Comment by cubefox
Also interesting:
The area of the Euclidean unit disk (area of a circle with radius 1) is equal to π. However, the volume of the unit ball (ball with radius 1, one dimension more) is larger, namely 4/3π ≈ 4.18879. So how does the hypervolume for unit n-balls change in higher dimensions, where the 1-ball is a circular disk and the 2-ball an ordinary ball?
Surprisingly, it first increases but then converges to 0. The maximum is achieved for a unit 5-ball with a hypervolume of about 5.2638. For higher dimensions the value decreases again.
However: If we allow fractional dimensions, the 5-ball isn't at the peak volume. The n-ball with the largest volume is achieved for n≈5.256946404860577, with a volume of approximately 5.277768021113401, which are slightly larger numbers.
These were computed by GPT-5-thinking, so take it with a grain of salt. But the fractional dimension for peak volume is also reported here on page 34: http://lib.ysu.am/disciplines_bk/8d6a1692e567ede24330d574ac3...

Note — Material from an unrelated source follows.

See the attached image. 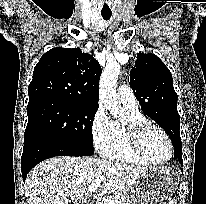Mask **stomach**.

Curiously, the paper above says that the area of the hyper surface of the n-ball (rather than its volume) peaks at n≈7.2569464048, while ChatGPT calculated it as n≈6.256946404860577, so exactly one dimension less than the paper. I assume the paper is right?
Also curiously, as you can see from these numbers, that fractional dimension with the peak hyper surface area is exactly two (according to the paper) or one (according to ChatGPT) dimension larger than the fractional dimension of the peak volume.
This is a nice analog but unfortunately I think it breaks down in a way the "π" calculation does not.
In the article 2π(d) = the ratio of the circumference to the radius. This is dimensionless, in the sense that the circumference and the radius are both lengths (measured in meters, or whatever), so 2π(d) is really just a number.
But the (hyper)volumes you're talking about depend on dimension, which is exactly why you say "hyper". In 2 dimensions the volume is the area, πr^2, which has dimensions L^2 [measured in m^2 or whatever]. But in 3 dimensions the volume is 4/3 πr^3, which has dimensions L^3. The 5 dimensional (hyper)volume has dimensions L^5, and so on.
So, "comparing" these to find out which is bigger and which smaller is not really meaningful---just like you shouldn't ask which is the bigger mass: a meter or a second? Neither is, they aren't masses.